Oct 31: Philip Wallach with the Brookings Institution has released a 15-page paper entitled, "U.S. Regulation of Greenhouse Gas Emissions." The paper provides a concise look back at how the U.S. policy to address greenhouse gas (GHG) emissions has evolved, how it has developed over the last several years including the political and legal entanglements; and, importantly, where it might be headed under different leadership scenarios in the Executive office and Congress. Also, of great importance the paper provides extensive links to referenced documents and information and thus becomes an important reference.
    In the introductory overview, Wallach indicates, "Where does U.S. climate change policy stand today? Most politically attentive Americans probably know just two salient facts: President Obama and Democrats failed to pass cap-and-trade legislation back when they controlled Congress, and the issue has received very little attention on the 2012 campaign trail. Nevertheless, regulations designed to reduce greenhouse gas (GHG) emissions and mitigate climate change are real and growing in importance at state, regional, and national level. Without the benefit of new legislation, the Environmental Protection Agency (EPA) has finalized rules under the Clean Air Act affecting motor vehicle fuel efficiency and emissions from power plants. Recently, the D.C. Circuit rejected a number of legal challenges to these rules, ensuring that they will remain in place and grow in importance in coming years. This research note surveys the development of climate change policy in the program without new legislation, and assesses where GHG regulation can and should go from here."

    In the concluding section of the paper, Wallach looks ahead and says, ". . .without straining our imaginations, suppose that our current state of gridlocked divided government persists into 2013 and beyond, with at least one of the House, Senate, or White House unwilling to allow either comprehensive climate change legislation or simple removal of EPA's authority over GHGs. In this case, state and regional efforts will probably grow in importance, even as they suffer from periodic attrition. Federal regulations will have a major impact, reducing GHGs far less efficiently than a cap and trade system or a carbon tax. EPA will probably do its best to keep the scope of its rules fairly narrow, "tailoring" the CAA in many ways to prevent regulation from engulfing all small businesses. This continuation of the status quo is legally troubling, economically sub-optimal, and of dubious efficacy -- but it probably doesn't portend the economic disaster Republicans sometimes warn of. On the other hand, if environmentalist litigation successfully forces the EPA to create NAAQS for GHGs and thereafter to require states to tackle global carbon levels in their SIPs, the whole machinery of the CAA could be gummed up with little compensating benefit. . .

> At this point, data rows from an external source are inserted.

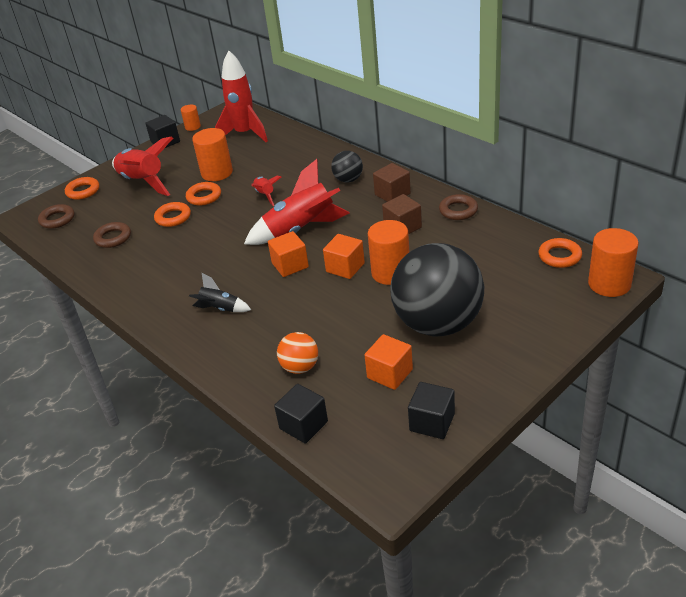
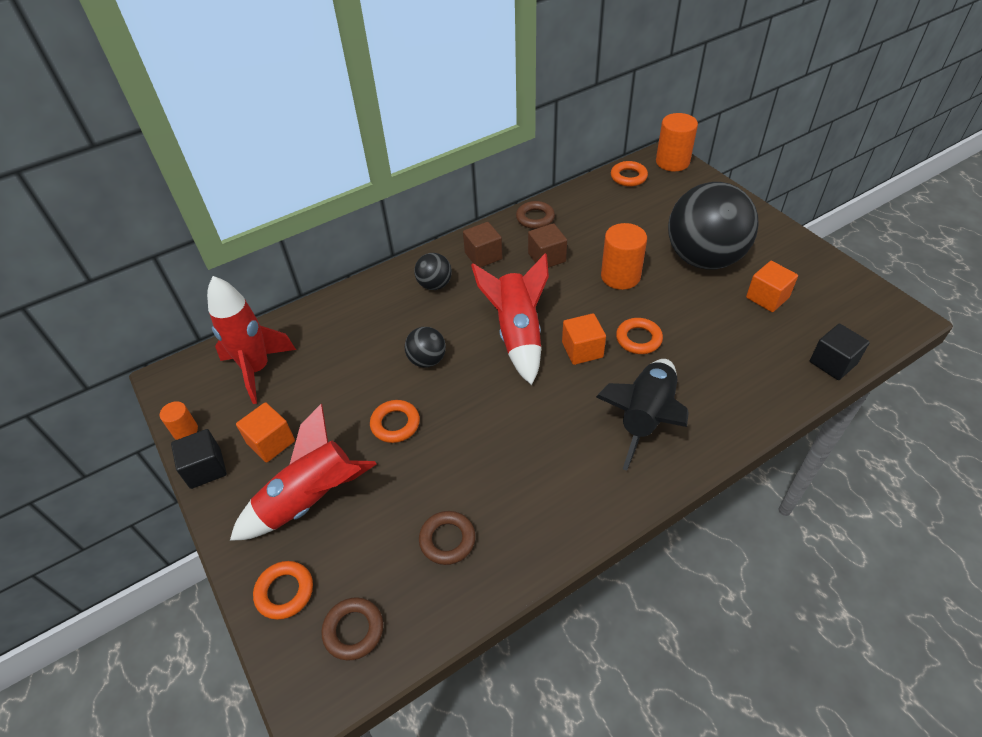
camera: 80 degrees left, 10 degrees up
(173, 217) = (429, 461): orange ring -> orange ring (638, 339)
(217, 173) = (342, 407): orange cylinder -> none
(220, 309) = (645, 418): black rocket -> black rocket, size x1.97
(265, 195) = (427, 360): red rocket -> black ball
(300, 367) = (752, 357): orange ball -> none
(345, 267) = (601, 307): orange cube -> orange cube (271, 442)
(432, 422) = (828, 282): black cube -> none

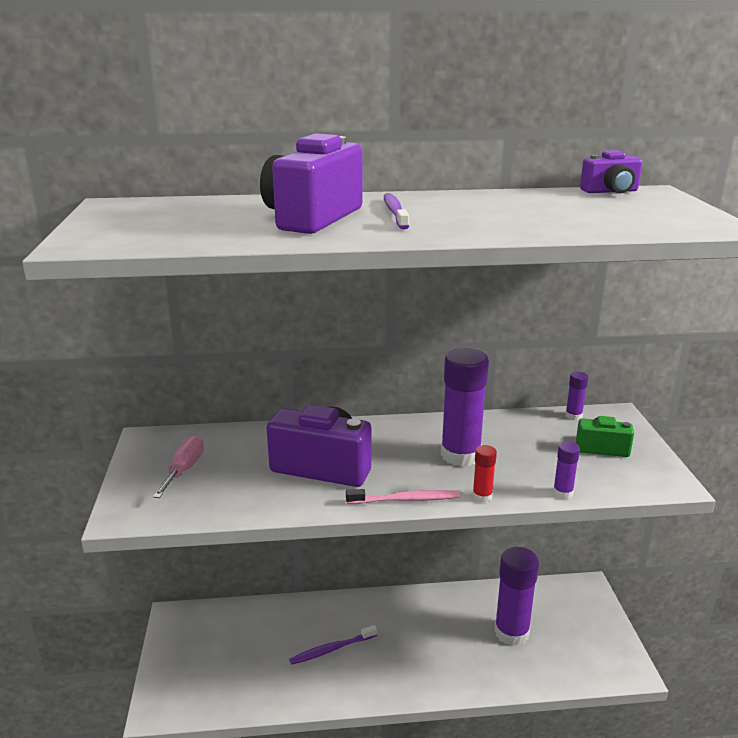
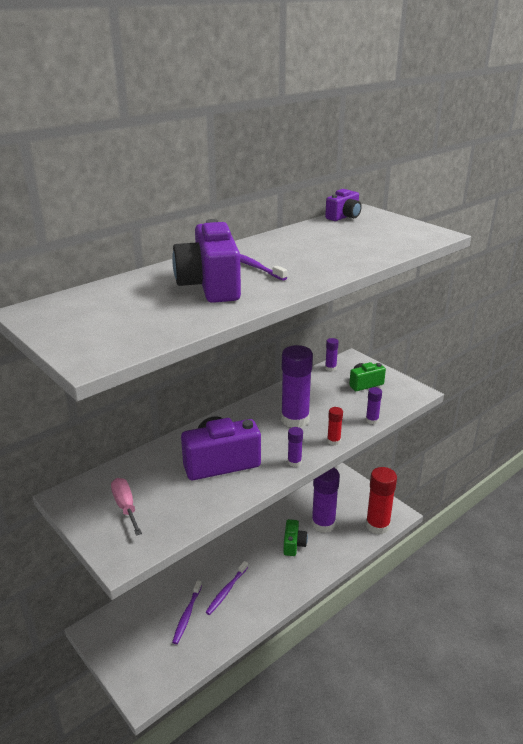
camera: 35 degrees left, 5 degrees up
(269, 652) = (187, 615): none -> purple toothbrush
(406, 500) = (294, 462): pink toothbrush -> purple glue stick
(453, 638) = (293, 544): none -> green camera
(586, 670) = (377, 525): none -> red glue stick

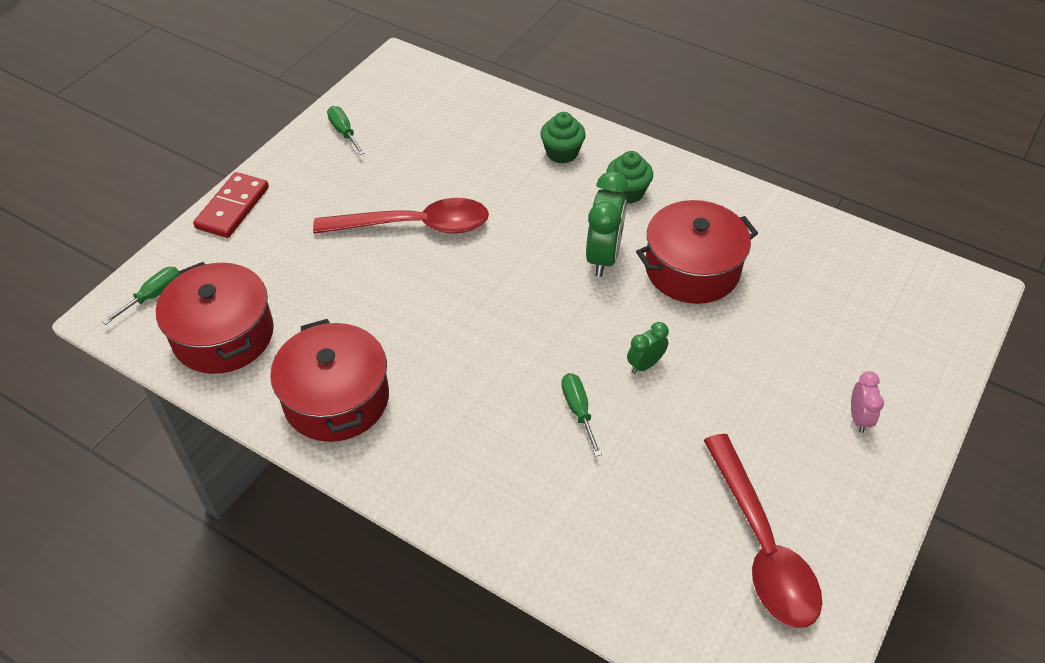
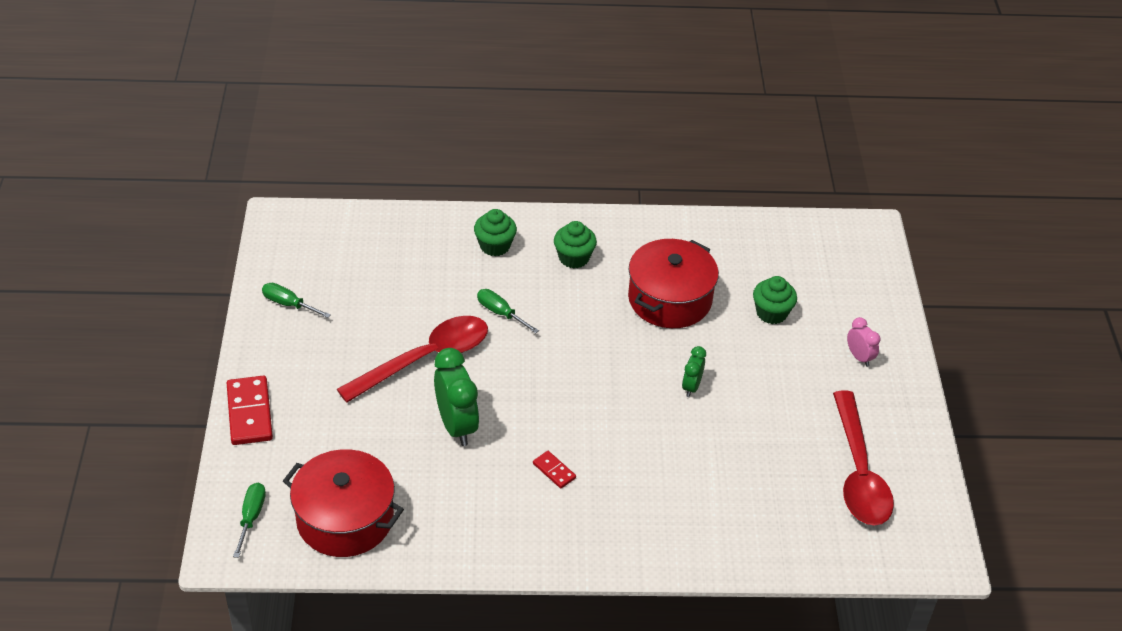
camera: 35 degrees left, 5 degrees down
(336, 399) = (484, 522): red pot -> none
(441, 382) = (554, 471): none -> red domino
(578, 410) = (671, 442): green screwdriver -> green screwdriver (500, 313)
(603, 257) = (597, 318): green clock -> green clock (457, 426)
(761, 545) = (858, 472): red spoon -> red spoon turned 45 degrees clockwise
(791, 328) = (771, 313): none -> green cupcake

    "In the meantime, the status quo poses a dilemma for the policy-minded. If our first priority is to ensure that regulations' benefits exceed their costs, what should we make of the current set of GHG policies under the CAA? On the one hand, we might think that when it comes to climate change, something is better than nothing and the perfect should not be the enemy of the good. On the other hand, there is a real danger of settling for mediocre and wasteful policies simply because 'doing nothing' feels wrong. Arguably, the most important effect of adopting sensible American climate change policy would be to put the United States in a position of global leadership on the issue. But the current CAA policies, which are bitterly contested by half of our political class, are incapable of fulfilling this role. Indeed, they pose a danger of undermining the case for acting against climate change; when critics say that our GHG emission controls are wasteful, poorly designed, and imposed by 'fiat,' they will be more than a little correct. Executing a legislative tradeoff enacting efficient carbon pricing and ending the strange interpretive odyssey under the Clean Air Act should be a priority for believers in sensible policy."